--- WORK INSTRUCTION ---
Copy each line from the records below in which the word "depth" is found.

--- Records drawn from a dataset ---
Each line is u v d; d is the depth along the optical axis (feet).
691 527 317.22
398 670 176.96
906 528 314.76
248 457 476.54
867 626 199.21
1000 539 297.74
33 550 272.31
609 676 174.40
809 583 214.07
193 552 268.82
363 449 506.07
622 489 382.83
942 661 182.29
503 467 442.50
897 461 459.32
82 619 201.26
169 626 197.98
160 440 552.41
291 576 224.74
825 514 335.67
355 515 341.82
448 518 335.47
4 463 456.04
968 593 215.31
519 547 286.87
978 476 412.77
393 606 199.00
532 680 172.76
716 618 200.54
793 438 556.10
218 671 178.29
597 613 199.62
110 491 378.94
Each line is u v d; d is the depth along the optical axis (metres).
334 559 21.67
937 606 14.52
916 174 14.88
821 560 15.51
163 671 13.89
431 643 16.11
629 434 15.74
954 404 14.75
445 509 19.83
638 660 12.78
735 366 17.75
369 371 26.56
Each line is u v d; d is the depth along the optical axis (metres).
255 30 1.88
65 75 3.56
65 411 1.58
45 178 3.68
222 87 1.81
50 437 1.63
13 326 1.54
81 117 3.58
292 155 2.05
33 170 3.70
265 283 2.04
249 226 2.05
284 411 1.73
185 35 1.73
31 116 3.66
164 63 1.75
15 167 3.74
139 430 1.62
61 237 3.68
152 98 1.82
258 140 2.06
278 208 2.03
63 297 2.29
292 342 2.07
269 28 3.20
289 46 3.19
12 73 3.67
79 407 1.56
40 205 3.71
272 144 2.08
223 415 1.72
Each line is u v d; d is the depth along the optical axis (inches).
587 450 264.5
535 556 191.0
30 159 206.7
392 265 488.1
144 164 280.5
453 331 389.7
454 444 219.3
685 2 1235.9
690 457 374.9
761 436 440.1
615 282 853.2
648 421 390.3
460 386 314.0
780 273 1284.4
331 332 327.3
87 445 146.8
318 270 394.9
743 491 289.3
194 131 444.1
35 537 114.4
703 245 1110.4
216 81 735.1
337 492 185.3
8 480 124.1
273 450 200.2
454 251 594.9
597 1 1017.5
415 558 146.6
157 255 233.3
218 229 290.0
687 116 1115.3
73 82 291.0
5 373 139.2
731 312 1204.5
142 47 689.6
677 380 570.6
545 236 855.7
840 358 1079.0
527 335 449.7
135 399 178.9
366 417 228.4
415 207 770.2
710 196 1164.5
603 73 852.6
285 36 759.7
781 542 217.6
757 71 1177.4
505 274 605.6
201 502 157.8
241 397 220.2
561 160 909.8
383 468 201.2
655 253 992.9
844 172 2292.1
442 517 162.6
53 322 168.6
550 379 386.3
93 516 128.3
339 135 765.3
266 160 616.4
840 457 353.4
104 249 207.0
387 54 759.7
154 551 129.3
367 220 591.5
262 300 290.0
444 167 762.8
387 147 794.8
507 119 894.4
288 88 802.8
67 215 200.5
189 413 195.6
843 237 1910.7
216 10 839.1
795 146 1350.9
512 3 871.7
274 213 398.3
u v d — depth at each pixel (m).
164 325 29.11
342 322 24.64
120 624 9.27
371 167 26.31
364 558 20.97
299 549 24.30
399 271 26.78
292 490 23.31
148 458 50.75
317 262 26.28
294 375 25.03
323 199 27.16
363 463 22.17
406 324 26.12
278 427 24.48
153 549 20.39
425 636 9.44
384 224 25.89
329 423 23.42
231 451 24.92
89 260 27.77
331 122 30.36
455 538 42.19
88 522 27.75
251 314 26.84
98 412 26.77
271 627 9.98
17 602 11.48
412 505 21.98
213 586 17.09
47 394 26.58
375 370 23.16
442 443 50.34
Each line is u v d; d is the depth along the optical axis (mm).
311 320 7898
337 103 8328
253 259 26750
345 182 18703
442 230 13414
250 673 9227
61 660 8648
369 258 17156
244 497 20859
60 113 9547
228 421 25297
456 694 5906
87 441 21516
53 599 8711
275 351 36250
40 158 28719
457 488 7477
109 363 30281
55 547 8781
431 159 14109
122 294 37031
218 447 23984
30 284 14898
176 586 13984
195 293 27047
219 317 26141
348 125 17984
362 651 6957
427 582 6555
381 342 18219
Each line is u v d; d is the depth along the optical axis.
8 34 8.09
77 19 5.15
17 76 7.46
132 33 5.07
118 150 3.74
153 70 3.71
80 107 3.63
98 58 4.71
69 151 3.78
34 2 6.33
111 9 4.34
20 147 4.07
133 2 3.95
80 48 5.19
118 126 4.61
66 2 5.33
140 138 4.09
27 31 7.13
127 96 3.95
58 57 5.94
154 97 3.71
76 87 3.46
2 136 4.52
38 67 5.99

--- RESPONSE TO THE TASK ---
Each line is u v d; d is the depth along the optical axis (feet).
Each line is u v d; d is the depth along the optical axis (metres).
Each line is u v d; d is the depth along the optical axis (metres).
Each line is u v d; d is the depth along the optical axis (inches).
u v d — depth at each pixel (m).
Each line is u v d; d is the depth along the optical axis (mm).
Each line is u v d; d is the depth along the optical axis.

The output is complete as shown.